Saturday 3 April 2021

RUNAWAY

There have been a number of songs entitled "Runaway" over the years. Most have been throwaway Runaways that have no musical or cultural significance whatsoever. The first "Runaway", however, unbelievably turned sixty in the early part of this year and is a landmark of not just White American music, but popular music in general. It starts off quite innocuously as a nice catchy rock 'n' roll number with Del Shannon on guitar and vocals. We are constantly sold the myth by the usual suspects in control of our pseudo-historical narrative that rock 'n' roll was invented by Black Americans and arose out of twelve-bar blues. This is, like all good lies, partly true. What is missing is of course the White European folk music element that goes back centuries. After all, Europeans were playing stringed instruments long before they were introduced to Negroes. The lute, the lyre and later the guitar were staples of European music, and then the electric guitar was invented and developed solely by people of White European descent, notably George Beauchamp, Adolph Rickenbacker, Doc Kauffman and Leo Fender. Del Shannon is at the top of his game in this track, but then something even more special happens.
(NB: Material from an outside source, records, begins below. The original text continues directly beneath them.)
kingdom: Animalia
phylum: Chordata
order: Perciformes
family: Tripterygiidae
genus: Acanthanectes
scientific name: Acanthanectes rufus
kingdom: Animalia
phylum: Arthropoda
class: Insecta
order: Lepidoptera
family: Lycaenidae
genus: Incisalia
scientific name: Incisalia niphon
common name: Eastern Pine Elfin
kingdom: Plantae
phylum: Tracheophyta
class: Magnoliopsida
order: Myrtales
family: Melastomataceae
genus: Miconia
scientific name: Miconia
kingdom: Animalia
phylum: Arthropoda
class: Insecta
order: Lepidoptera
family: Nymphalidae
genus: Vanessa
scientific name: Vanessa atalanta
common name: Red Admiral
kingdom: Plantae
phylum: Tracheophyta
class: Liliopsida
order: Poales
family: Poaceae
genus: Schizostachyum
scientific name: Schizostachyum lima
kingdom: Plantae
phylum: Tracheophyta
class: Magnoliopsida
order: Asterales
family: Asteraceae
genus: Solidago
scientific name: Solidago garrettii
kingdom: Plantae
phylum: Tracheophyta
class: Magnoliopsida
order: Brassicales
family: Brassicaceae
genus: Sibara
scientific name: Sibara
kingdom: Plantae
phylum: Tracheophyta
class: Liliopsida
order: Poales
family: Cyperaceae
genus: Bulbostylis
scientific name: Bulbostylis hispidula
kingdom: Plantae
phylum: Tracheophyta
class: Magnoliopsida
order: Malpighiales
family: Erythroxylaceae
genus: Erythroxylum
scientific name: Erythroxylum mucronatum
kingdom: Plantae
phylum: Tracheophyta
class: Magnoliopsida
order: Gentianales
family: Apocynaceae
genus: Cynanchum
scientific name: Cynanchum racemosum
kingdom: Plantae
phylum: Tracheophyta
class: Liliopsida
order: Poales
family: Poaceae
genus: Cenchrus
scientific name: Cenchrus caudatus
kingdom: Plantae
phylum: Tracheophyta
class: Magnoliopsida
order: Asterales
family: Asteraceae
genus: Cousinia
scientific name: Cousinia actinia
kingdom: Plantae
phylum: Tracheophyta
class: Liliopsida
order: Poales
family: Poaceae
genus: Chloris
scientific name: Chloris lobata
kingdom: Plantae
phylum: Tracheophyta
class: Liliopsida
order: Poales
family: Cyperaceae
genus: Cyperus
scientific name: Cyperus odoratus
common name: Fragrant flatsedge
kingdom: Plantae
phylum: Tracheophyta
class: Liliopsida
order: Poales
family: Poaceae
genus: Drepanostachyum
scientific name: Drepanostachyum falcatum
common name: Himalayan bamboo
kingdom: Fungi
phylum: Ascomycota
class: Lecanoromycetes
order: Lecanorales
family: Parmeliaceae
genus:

"Runaway" was written both by Shannon (real name Charles Westover) and Max Crook, and it is the bridge by keyboardist Crook that changed the whole scope of popular music. Crook had invented what he called the Musitron - a heavily modified clavioline - that would be the precursor to the Moog synthesizer, which in turn gave birth to the synth pop of the '70s and '80s. "Runaway" is therefore not just rock 'n' roll, but proto-synth pop. Looking at it sixty years later, it is hard to imagine just how revolutionary this song is, for, like someone viewing Citizen Kane in the present age, we take the artistic innovations of the past for granted. Sadly, we lost Max Crook in June of last year, but his legacy lives on in the current and very welcome - and very White European - revitalisation of synth-wave. It is also quite astonishing when one considers the dancing girls in the music video - if any are still with us - will be around eighty years of age! It just shows how fresh and original the song still sounds from a more creative - and whiter - America. With the right will and spirit, it can be so again.